PACA also makes it mandatory for commission merchants, dealers, and brokers to be licensed. In order to obtain a license, both an application and fee are required. If all the requirements are met, the Secretary of Agriculture may issue the license. Licenses can be annual or cover multiple years, depending on the type of entity licensed. The Secretary may also suspend or revoke a license.

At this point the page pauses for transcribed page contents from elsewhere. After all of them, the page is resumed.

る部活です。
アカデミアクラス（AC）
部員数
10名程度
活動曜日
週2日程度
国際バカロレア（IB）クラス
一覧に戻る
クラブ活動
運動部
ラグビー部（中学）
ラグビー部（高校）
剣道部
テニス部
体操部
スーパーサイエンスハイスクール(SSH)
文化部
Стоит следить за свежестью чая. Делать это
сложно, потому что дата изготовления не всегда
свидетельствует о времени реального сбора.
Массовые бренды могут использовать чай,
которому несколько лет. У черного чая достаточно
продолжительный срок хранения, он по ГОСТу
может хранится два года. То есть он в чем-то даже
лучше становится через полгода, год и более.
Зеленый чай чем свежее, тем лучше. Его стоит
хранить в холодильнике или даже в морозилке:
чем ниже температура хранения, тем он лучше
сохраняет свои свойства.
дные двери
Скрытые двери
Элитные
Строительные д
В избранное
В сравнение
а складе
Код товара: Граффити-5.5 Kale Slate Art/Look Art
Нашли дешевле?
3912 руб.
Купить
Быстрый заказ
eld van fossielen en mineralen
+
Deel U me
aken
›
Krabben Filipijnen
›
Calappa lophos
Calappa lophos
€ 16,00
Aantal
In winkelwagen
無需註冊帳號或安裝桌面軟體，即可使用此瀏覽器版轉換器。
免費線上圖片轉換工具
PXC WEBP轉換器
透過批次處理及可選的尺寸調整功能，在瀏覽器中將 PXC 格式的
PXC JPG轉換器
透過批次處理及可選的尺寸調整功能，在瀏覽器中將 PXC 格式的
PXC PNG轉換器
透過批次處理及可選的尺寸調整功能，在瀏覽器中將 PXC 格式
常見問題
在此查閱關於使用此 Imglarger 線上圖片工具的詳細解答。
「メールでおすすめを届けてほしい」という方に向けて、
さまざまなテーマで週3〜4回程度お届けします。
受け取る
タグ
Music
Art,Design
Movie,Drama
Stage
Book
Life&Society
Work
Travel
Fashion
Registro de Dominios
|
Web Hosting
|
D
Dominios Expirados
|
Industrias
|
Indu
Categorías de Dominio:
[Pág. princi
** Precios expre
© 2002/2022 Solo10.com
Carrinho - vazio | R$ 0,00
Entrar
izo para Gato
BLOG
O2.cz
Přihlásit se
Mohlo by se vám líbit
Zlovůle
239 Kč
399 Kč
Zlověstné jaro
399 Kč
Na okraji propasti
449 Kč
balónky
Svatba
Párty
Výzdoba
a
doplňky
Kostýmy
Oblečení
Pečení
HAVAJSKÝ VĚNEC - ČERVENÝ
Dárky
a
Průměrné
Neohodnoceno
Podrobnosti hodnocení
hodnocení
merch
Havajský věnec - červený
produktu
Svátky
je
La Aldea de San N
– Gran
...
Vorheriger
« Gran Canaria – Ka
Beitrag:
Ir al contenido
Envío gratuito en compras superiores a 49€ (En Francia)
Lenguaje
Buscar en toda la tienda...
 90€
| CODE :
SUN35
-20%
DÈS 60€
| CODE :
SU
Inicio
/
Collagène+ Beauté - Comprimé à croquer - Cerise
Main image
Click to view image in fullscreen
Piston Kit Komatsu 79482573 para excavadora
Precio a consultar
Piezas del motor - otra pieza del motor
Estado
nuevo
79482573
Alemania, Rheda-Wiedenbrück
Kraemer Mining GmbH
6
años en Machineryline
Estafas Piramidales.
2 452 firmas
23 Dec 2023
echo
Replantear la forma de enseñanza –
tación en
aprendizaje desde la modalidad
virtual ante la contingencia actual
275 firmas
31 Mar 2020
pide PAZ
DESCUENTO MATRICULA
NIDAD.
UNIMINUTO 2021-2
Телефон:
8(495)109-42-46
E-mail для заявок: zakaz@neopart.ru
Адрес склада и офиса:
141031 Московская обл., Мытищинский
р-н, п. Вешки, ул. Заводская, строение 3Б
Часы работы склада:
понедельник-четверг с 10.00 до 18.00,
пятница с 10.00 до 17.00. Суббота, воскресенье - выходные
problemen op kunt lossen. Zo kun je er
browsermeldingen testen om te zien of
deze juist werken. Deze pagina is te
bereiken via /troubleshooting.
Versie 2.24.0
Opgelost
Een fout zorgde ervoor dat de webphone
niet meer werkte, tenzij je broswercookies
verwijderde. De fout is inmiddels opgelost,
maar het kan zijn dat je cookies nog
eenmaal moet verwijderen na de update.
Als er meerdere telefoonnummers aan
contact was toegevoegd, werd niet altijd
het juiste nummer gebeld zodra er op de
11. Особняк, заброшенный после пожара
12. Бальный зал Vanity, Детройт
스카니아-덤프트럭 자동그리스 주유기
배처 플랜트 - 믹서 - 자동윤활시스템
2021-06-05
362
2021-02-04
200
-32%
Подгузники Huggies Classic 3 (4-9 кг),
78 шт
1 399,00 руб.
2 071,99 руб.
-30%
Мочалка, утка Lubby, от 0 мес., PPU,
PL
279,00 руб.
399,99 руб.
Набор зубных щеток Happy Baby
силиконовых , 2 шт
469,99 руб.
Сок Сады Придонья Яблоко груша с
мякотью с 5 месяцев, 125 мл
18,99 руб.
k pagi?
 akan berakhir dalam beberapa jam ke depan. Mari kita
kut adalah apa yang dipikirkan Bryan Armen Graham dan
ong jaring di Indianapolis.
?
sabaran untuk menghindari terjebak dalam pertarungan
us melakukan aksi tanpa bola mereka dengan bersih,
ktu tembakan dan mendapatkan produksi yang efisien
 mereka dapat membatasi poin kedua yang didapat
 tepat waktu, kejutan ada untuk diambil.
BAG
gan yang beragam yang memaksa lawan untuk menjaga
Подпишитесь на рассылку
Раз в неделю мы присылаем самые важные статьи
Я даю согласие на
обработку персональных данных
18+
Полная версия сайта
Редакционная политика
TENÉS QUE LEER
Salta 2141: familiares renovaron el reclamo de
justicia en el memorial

Violations, Complaints, and Liability
PACA specifically states that when any commission merchant, dealer, or broker is found to have participated in unfair conduct (discussed above), they are “liable” to those injured by their conduct “for the full amount of the damages sustained in consequence of such violation.” Liability can be enforced through the complaint process or through the courts. Complaints of unfair conduct can be sent to the Secretary of Agriculture up to nine months after the unfair conduct occurs. Notifications of violations by merchants, dealers, or brokers can also be sent to the Secretary by officers of state agencies. The Secretary is then able to investigate complaints and notifications. If the investigation shows violations occurred, then the Secretary can “have the complaint served” on the violator. If the alleged damages are more than $30,000, the Secretary must provide the violator with the opportunity for a hearing. After a hearing, the Secretary can “determine whether or not the commission merchant, dealer, or broker has violated” any part of the law regarding “unfair conduct.”